As we covered yesterday, the probe is designed to get closer to the sun than any man-made object to date, skimming its outer atmosphere, and enduring heat of around 2500 Fahrenheit. The probe will be solar powered, because that makes sense - if you're sending a probe to explore the biggest battery in the solar system, you might as well let it charge up at the same time. This makes things tricky, because the probe therefore needs to be able to absorb solar radiation without absorbing too much.



So why has NASA build a giant Mace Windu lightsaber to stress test their new probe? Why not pick another color?

The boring answer is that purple is the right shade on the spectrum of light to properly test the probe. Solar panels do a good job with ambient light colors, such as purple, so this gives the scientists a good idea of how the probe will function in space.

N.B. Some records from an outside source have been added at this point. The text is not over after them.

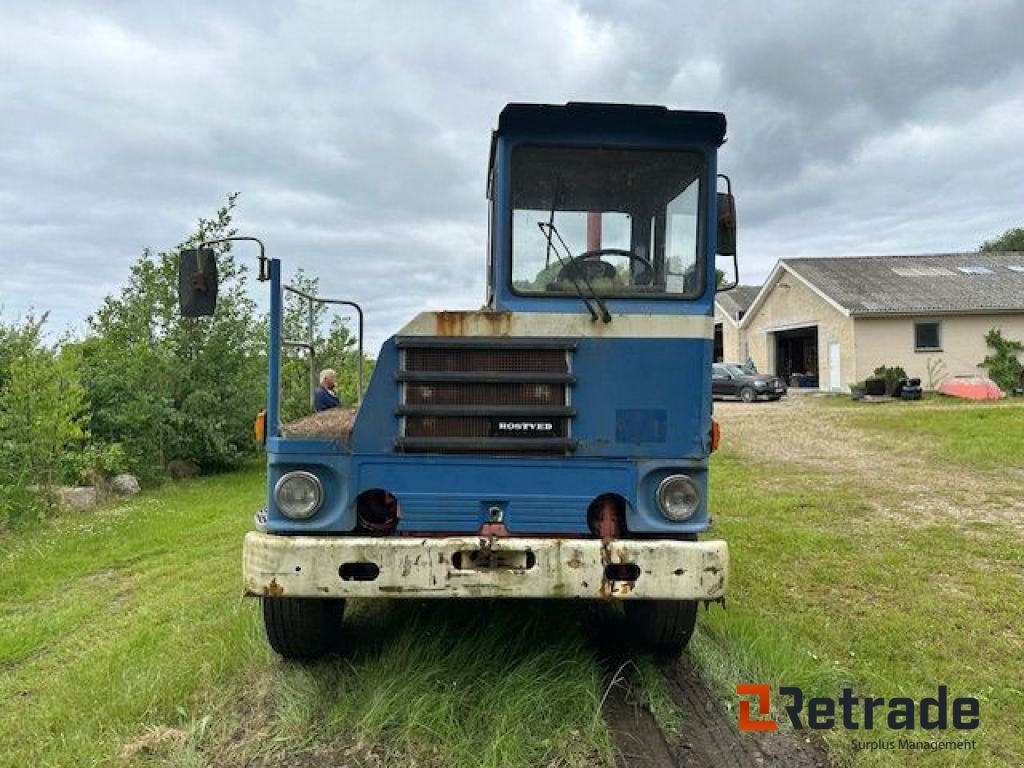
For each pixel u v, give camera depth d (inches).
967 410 807.1
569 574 146.6
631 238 168.1
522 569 147.0
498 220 167.2
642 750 140.0
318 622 168.1
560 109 163.3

There is, though, another reason why purple was chosen: it's a fun color. Indeed, the particular shade of purple that was used in the experiment coincidentally matches up with Pantone's Color of the Year, described by the company's director, Leatrice Eiseman, as hinting at "the mysteries of the cosmos, the intrigue of what lies ahead and the discoveries beyond where we are now".

This does seem to fit wonderfully with the experiment at hand.

While Mace Windu's lightsaber choice may have been decided because of Samuel L Jackson's personal preferences, as with pretty much every aspect of Star Wars lore, a neat explanation has been created to explain its in-universe presence. The color is also canonically associated with Revan of Knights of the Old Republic fame, a character who (spoiler alert) straddles the line between Jedi and Sith. Purple feels fitting in this respect - Jedi often have blue blades, and Sith have red, so purple is the perfect mix of the two.



Similarly, as the Parker Solar Probe goes on to explore the sun, it's worth bearing in mind that a single discipline of learning isn't enough to bring humanity into the spacefaring age of civilization. The probe is a mix of engineering, mathematics, physics, and astronomy. Its testing also looks absolutely beautiful thanks to some gorgeous lighting provided by a giant purple laser - a reminder that art and aesthetics are important to inspiring a desire to explore the unknown.

At the end of the day, the reason why the solar probe's test is so interesting, is because it's so visually striking. If the future of space travel involves really cool-looking giant purple lasers, then nobody's really going to complain.

Except maybe people who are colorblind.